Scribblings

Scribblings of a lazy blogger.......

Sunday, April 01, 2012

Why this Kolaveri 3?

I watched this movie and I was mighty disappointed. Not with the director or the actor, but with myself! If Aishwarya Danush can make a movie of this story, why can't I write stories and make them superhits!!!

I am not saying that the director has a very bad story, it is just that it has been told in a bad way! And the moral of the story that appears in the end does not go with the story! Sorry m'am I am not convinced!

The movie would run for the song that has been creating waves! I think they could have spent sometime at the editing table instead of touring around the country!

The comedy scenes with Siva Karthikeyan are all about timing and he has excelled at it! It is way better than his unnecessary presence in the movie Marina! Shruthi Hassan has proved that she is Kamal's daughter! One in emoting well and also in the way she cries!! Only if she could learn from her father's Tamil diction!!! Danush is good as usual but nothing much to say, except for the climax!

Coming to the climax, or rather there is none to come to! It is pretty much a drag after the Kolaveri song and we have nothing to anticipate! The audience is waiting for Danush to die in the flashback so that they can go home!

Finally why is the movie called 3? The only thing I can correlate is, that Danush talks to his father about "life matter" 3 times. But that comes in the trailer, so we can pretty much stay at home and save 300 Rupees. Oh is that why the movie called 3? You need to spend 3 hundreds to suffer the movie!! Probably! Who knows?

Ok! Time for me to work on my script! Come on ppl! Why not? After all this story was made into a movie. I will try my luck! Is Rajnikanth looking for adopting a male child who is approaching 30? Hey another 3 there!!!!

Saturday, February 04, 2012

Mrs. & Mr. Sampath Kumar

This post has been pending for a long long time. I have been thinking of writing this for sometime now. This is the story of a beautiful couple, a couple who stood testimony to love and togetherness. This story will be through my eyes, their nephew.

My aunt Vimala, was born as the second daughter to Ranganayaki ammal and Raghunathachari in Madras. She was packed off to her maternal grandmother's home in Kumbakonam when she was very young because her younger brother Vasudevan was born immediately after her. Raghunathanchari was employed with the British and the family had a comfortable life in Chennai. But his in-laws were not all that well-to-do. So my aunt's childhood was spent in Kumbakonam where she had to struggle a little bit. Later when my grandfather retired, the whole family moved to Kumbakonam and my aunt started living with her parents. This was when the reason for my existence, my dad was born. My knowledge of her earlier life has been handed down from my dad.
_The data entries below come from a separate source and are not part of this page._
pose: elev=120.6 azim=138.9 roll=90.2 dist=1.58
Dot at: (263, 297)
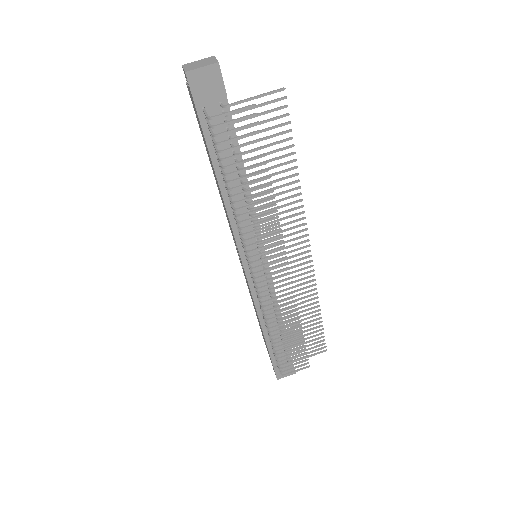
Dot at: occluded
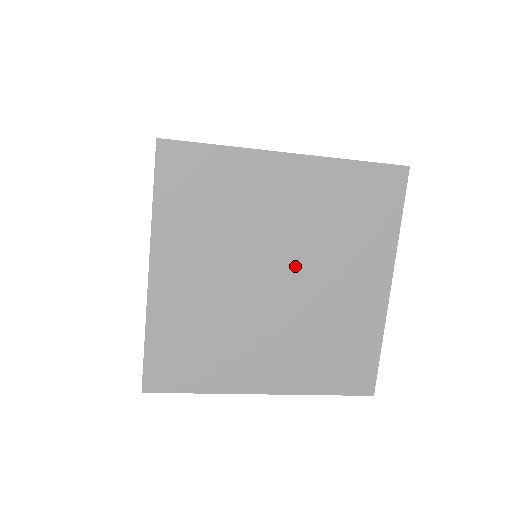
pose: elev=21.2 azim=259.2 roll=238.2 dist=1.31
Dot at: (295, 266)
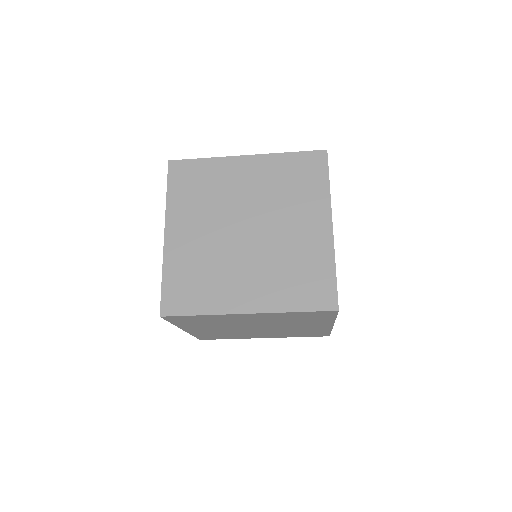
Dot at: (259, 220)
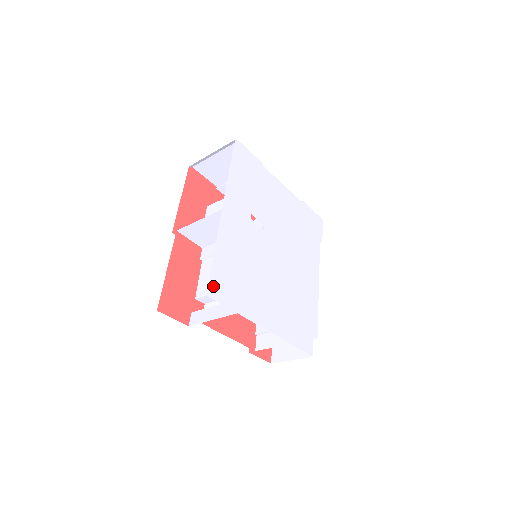
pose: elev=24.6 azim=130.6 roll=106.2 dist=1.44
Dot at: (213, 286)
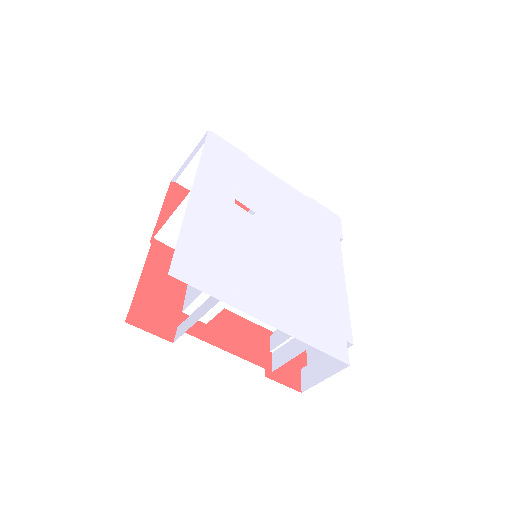
Dot at: (179, 266)
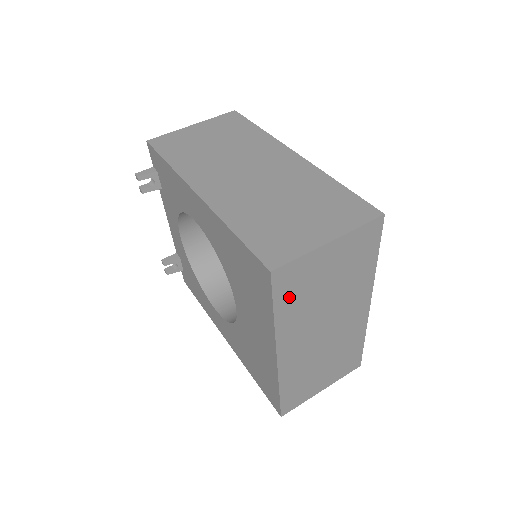
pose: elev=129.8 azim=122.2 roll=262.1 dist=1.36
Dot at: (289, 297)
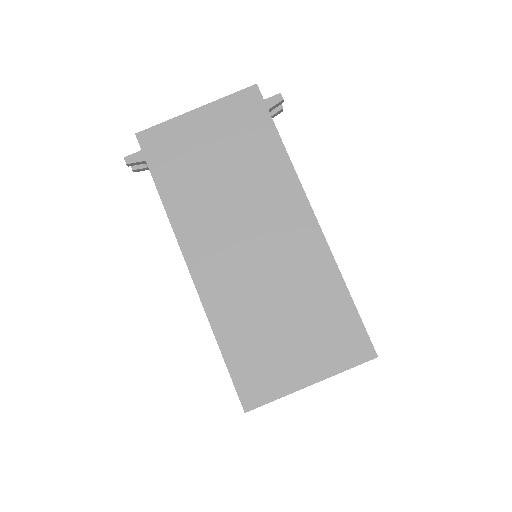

He always used to say, "For all that she suffered in her earlier days, she is very happy in her married life". He used to say that she was the fairest of the otherwise dark South Indian family and she was one of the few in the village (Baburajapuram near Kumbakonam) to use "snow" (equivalent of the cold creams and fairness creams of today), which my father stealthily used to use. But alas, he never became as fair as his sister.

We normally hear of a marriage from the perspective of the bride on how everything was so special and how happy she was during the whole ritual. But I happened to hear it from my uncle, Sampath Kumar about how much he enjoyed the whole ritual.

My uncle, Sampath Kumar was born and brought up in Bangalore in a Tamil family. With most of his childhood in Bangalore, you would expect him to be more of a Kannadiga rather than a Tamilian. But he was a different man. His spoken Tamil was immaculate and it had no Kannada influence in it whatsoever. The earliest memory I have of him was when he scared by leaving the wheel of the Ambassador when he was driving. Today, whenever I leave the wheel to relax on an open road, I remember him and that incident. A very funny man, he had a humorous perspective to whatever he saw. I have never seen him angry with anyone, although my aunt once told me that he had locked his youngest daughter in a room when she was naughty. He was a man who, I felt, cherished every moment of his life. I have never seen him being judgmental about anybody and always had a good word for everybody.

When he had first gone to see my aunt before the marriage, he was made to sit on a chair. Being the prospective groom all eyes where on him. Particularly my father standing close to him was looking at him intently. While he was soaking in the feeling of being important and trying to get comfortable, he noticed that the chair he was sitting on, had only three legs. To substitute for the fourth leg, they had kept bricks and covered it with a cloth to hide it. You should have seen the glint in his eyes when he was narrating this incident to us. Priceless.

The way he used to describe the Jaanvaasam procession (the tour from the temple to the wedding hall) was a treat to hear. The way he used to describe the fireworks and the Naadaswaram katcheri used to trigger my imagination to no end. And there was always a ring in his voice when he was talking about it. And the glow in my aunt's face was unmistakable. I could see how shy she would have been when she had been married, when I saw her 50th anniversary photos.

September 2010, my aunt passed away. The day I saw my uncle crestfallen. She had been the reason for his existence. They used to share Insulin injections, tablets in a leaf-shaped cup. He would never leave her side for more than half an hours time. Everything depended on her health. If she is fine, I will come, he would say. He was her voice when she lost her speech. His love for photography was epitomized in a picture of my aunt carrying water. The photo is so simple yet so beautiful. June 2011, my uncle also passed away. The separation had taken its toll.

My father was telling to one of my other aunts. "It is good that Vimala passed away before Athimber. None of us could have matched the love and affection he had shown her."

Saturday, December 31, 2011

Lokpal

There has been a lot of hullaboo in India about the Lokpal for most part of 2011. My thoughts about the same. Whatever that follows is my opinion alone.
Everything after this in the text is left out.